Interviewed via Facebook, the four dancers all expressed gratitude and joy over their victory in the ATOD competition which BM had joined for the first time.
“Masaya po ako kasi napili ako para ipadala dito sa Bangkok. Proud po ako na nasa BM ako at nakatanggap ng honorable mention (I’m happy because I was among those chosen to go to Bangkok. I’m proud that I’m part of BM and to receive honorable mention),” said Dictado, a member of BM2, Ballet Manila’s junior company.
Apilado admitted she felt nervous because it was her first time to do a pas de deux for a competition, and was happy as to how things turned out. “Nasiyahan din po ako dahil naipakita namin ng partner ko nang maganda,” said Apilado, a BM trainee.
“Sobrang saya ko po kasi first pas de deux ko po, nanalo pa (I’m so happy because it was my first pas de deux and I won for it),” said Sevilla, also a BM trainee. “Nasuklian po ‘yung pagod namin; ‘yun pong mga rehearsal namin na paulit-ulit pero maganda po para sa amin kasi nakaka-build ng stamina (Our efforts paid off; the rehearsals which we had to do over and over again but it was good for us because these helped build our stamina).”
“Being selected as a competitor to represent BM is already an honor and a privilege,” Comeros asserted. “The opportunities that are given to dancers like me are endless so I don't want to waste any of them just like this ATOD competition. We're very grateful for our third-place finish and we thank Ma'am Lise, Sir Shaz, and the whole Ballet Manila who made all this possible.”
In addition to the BM co-artistic directors, Sevilla thanked the other mentors who have trained them over the years. “Nagpapasalamat po ako sa mga teachers namin from the beginning – Sir Jay (Jonathan Janolo), Ma’am Sofie (Sofia Sangco-Peralta), Teacher Lops (Eileen Lopez), Sir Geri (Gerardo Francisco). Kasi po pagpunta po namin dito sa competition kitang-kita po ang standard ng BM kaya sobrang laki po ng utang na loob ko sa Ballet Manila (Because when we went here for the competition, the BM standard really stood out, that’s why I’m so indebted to Ballet Manila).”
Dictado also made special mention of his older brother, Ballet Manila soloist Anselmo, who encouraged him to give ballet a try and to keep working hard as part of BM.
In 2017, the four made it to the finals at the Asian Grand Prix (AGP) International Ballet Competition in Hong Kong. Sevilla eventually scored the silver in the Junior B Category.
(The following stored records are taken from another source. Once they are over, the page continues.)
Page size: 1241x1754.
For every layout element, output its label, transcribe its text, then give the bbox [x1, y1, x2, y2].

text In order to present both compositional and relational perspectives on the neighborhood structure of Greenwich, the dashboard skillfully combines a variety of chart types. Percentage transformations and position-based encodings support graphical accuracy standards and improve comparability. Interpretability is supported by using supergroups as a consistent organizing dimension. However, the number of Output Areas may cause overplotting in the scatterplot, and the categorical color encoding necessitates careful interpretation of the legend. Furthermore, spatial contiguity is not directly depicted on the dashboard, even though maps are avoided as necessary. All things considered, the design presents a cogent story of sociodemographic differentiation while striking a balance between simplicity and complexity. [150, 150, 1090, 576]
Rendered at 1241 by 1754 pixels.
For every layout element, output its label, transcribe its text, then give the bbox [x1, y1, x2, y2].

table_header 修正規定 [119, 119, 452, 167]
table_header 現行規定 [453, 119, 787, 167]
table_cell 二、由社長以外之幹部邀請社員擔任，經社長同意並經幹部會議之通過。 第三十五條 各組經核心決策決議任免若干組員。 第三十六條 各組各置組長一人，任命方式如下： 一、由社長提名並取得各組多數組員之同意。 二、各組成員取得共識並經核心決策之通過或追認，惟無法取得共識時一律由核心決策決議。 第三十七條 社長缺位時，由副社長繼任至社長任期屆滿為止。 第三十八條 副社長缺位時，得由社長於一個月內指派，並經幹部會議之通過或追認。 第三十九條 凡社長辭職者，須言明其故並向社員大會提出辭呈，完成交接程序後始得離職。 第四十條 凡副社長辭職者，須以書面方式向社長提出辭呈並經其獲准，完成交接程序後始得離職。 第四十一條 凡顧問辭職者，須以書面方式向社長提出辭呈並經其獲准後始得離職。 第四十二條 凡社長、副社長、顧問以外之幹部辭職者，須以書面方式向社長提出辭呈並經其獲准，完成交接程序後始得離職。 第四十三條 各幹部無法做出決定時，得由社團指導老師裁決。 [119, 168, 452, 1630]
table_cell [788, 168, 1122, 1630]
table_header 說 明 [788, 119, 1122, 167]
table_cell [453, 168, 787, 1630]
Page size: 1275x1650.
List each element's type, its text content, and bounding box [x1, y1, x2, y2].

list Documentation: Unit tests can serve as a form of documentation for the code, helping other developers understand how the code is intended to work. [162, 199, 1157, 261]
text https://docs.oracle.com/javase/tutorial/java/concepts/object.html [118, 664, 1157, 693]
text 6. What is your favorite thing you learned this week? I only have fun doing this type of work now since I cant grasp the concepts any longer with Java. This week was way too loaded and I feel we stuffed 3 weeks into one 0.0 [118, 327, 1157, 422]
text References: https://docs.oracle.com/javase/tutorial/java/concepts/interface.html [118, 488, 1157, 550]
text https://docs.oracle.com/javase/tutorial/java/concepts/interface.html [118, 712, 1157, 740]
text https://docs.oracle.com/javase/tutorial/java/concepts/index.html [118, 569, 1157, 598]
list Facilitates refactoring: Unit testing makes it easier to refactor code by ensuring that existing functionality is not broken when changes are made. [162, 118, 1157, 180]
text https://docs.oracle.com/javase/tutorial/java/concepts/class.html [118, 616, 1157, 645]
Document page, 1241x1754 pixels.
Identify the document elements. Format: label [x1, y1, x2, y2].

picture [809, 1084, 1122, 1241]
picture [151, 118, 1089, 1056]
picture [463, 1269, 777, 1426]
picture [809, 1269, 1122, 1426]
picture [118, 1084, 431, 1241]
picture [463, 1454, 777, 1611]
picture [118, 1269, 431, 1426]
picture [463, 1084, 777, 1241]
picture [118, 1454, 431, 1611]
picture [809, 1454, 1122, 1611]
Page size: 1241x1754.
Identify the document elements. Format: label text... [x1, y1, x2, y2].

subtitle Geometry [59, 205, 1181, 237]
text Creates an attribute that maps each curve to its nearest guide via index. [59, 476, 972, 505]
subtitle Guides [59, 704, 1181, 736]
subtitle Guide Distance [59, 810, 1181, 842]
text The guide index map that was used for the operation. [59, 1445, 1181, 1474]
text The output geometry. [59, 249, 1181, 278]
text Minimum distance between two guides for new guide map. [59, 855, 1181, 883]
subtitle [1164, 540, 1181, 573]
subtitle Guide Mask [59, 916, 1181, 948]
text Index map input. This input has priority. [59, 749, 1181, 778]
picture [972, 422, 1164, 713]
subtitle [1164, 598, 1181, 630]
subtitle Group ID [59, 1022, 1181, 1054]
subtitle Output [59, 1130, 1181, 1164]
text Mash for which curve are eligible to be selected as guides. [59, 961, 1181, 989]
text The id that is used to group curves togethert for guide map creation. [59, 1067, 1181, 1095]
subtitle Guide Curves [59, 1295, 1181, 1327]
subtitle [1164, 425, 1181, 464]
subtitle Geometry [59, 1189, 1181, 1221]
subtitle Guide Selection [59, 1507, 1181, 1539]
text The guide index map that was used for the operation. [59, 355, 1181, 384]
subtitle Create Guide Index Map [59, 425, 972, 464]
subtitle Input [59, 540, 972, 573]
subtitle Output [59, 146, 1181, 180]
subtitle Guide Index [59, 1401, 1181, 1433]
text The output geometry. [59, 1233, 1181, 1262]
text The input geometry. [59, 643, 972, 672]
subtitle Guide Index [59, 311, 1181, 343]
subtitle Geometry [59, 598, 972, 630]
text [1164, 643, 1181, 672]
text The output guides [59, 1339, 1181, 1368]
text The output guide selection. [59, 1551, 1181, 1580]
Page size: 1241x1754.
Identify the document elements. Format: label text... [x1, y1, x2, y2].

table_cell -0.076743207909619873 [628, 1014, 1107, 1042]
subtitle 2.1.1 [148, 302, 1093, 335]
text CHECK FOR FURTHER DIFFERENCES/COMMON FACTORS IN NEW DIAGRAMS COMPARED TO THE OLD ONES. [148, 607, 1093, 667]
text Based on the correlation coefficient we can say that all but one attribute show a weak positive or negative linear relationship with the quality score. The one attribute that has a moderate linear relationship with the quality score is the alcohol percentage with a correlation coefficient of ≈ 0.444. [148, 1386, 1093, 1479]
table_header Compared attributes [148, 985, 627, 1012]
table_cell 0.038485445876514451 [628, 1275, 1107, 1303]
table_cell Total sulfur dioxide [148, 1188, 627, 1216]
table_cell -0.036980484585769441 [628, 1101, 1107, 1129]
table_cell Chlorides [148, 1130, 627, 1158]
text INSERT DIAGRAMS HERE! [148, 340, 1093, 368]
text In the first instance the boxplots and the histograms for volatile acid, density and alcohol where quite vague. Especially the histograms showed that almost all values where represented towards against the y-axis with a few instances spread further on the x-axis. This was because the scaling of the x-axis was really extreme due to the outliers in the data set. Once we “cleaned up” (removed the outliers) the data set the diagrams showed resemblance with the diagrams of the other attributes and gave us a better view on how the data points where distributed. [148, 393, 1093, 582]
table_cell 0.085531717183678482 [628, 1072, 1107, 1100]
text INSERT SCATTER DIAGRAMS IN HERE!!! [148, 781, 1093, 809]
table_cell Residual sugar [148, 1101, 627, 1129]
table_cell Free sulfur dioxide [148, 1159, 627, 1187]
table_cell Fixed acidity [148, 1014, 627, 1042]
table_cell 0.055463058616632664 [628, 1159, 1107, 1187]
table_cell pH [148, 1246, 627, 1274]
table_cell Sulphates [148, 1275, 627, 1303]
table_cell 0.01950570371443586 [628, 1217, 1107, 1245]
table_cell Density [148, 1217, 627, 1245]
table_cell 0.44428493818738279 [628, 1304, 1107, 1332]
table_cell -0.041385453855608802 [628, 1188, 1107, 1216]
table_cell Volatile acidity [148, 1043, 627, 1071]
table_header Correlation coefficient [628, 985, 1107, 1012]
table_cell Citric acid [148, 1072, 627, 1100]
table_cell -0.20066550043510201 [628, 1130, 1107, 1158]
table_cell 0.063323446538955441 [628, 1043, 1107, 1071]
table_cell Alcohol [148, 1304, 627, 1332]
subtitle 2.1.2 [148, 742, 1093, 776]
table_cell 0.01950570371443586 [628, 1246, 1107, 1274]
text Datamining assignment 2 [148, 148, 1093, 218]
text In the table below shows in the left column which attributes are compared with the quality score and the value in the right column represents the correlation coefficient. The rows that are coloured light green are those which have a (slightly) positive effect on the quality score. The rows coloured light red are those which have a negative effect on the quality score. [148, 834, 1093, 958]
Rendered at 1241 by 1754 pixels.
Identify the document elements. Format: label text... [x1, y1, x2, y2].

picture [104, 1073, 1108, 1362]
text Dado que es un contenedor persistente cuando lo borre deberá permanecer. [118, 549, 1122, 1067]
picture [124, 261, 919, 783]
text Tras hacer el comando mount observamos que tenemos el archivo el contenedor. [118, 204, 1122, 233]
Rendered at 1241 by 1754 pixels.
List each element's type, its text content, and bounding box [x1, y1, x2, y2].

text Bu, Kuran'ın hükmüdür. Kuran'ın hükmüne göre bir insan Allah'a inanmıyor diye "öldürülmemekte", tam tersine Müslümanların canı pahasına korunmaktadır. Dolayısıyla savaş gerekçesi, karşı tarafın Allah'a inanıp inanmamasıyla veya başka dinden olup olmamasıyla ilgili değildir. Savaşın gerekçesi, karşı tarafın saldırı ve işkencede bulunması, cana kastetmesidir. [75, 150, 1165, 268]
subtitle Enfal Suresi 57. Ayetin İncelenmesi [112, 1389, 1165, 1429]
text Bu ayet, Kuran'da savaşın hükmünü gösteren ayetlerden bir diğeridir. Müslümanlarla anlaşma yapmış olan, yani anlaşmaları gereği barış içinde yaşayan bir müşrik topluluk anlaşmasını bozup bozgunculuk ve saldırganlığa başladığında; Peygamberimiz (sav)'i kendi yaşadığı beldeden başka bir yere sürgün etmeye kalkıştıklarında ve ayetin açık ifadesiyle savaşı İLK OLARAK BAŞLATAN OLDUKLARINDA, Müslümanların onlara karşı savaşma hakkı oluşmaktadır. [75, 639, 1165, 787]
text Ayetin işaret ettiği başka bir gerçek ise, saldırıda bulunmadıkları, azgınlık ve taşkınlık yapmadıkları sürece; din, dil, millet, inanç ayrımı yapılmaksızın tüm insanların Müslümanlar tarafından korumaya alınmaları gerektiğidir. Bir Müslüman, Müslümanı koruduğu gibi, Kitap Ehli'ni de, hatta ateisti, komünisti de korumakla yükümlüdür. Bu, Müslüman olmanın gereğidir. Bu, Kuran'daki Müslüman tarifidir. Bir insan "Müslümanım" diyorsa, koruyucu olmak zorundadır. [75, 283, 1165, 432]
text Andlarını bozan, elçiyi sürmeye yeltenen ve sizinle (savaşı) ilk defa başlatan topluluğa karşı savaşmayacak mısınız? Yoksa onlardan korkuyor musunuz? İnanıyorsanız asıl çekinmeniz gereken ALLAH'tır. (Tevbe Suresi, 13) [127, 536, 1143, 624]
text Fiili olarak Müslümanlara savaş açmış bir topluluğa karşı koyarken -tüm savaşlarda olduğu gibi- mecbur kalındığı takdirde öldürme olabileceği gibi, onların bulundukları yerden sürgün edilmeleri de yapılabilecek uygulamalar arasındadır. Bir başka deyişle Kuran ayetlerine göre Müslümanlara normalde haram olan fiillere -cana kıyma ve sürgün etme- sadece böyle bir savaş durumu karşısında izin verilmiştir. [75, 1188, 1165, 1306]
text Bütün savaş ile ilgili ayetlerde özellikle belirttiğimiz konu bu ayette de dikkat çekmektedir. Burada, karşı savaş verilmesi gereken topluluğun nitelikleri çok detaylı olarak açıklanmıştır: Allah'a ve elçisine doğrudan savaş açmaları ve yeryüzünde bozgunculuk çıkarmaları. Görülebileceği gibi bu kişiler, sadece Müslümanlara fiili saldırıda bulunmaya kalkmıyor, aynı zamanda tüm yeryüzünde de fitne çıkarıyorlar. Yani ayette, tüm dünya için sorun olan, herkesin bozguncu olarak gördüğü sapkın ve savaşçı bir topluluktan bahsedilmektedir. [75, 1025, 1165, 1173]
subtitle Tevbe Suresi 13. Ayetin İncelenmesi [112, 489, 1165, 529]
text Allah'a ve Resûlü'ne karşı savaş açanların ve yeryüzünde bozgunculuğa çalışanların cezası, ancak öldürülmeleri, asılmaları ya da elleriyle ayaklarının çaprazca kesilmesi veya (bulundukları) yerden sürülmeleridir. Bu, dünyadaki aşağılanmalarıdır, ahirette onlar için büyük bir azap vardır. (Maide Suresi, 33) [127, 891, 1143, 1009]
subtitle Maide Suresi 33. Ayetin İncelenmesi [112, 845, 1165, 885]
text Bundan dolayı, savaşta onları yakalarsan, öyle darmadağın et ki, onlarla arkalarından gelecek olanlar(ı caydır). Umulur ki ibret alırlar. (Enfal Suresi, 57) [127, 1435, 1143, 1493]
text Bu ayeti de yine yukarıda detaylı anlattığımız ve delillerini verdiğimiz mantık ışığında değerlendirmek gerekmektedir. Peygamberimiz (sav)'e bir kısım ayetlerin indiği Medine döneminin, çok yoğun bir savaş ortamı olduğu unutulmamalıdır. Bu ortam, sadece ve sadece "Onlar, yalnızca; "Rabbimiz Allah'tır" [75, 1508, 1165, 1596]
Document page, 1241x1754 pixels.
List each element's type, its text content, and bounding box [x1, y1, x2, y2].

In 2016, in the same competition, Comeros received the Most Promising Female Award while Dictado placed sixth in the Junior B Category.
They are all products of Ballet Manila’s Project Ballet Futures scholarship program which prepares young talents for a career in dance.
The dancers had to contend with a few challenges in Bangkok. Because of limited studio space, for instance, they had to improvise and take class in the corridor outside their hotel rooms. Due to the same reason, they were unable to rehearse until just before the competition started at the venue.
But Barroso advised them to just focus on what they had to do. “Don’t let a situation conquer you; you should conquer the situation!” was the mantra he repeated to them.
Just like in other competitions, Barroso keeps the dancers grounded even after a victory. His constant reminder to them is: “Move on, back to class.”
Sevilla has learned this well. He echoed, “This is just the beginning. Marami pa po kaming kailangang gawin (We still have a lot of work to do).”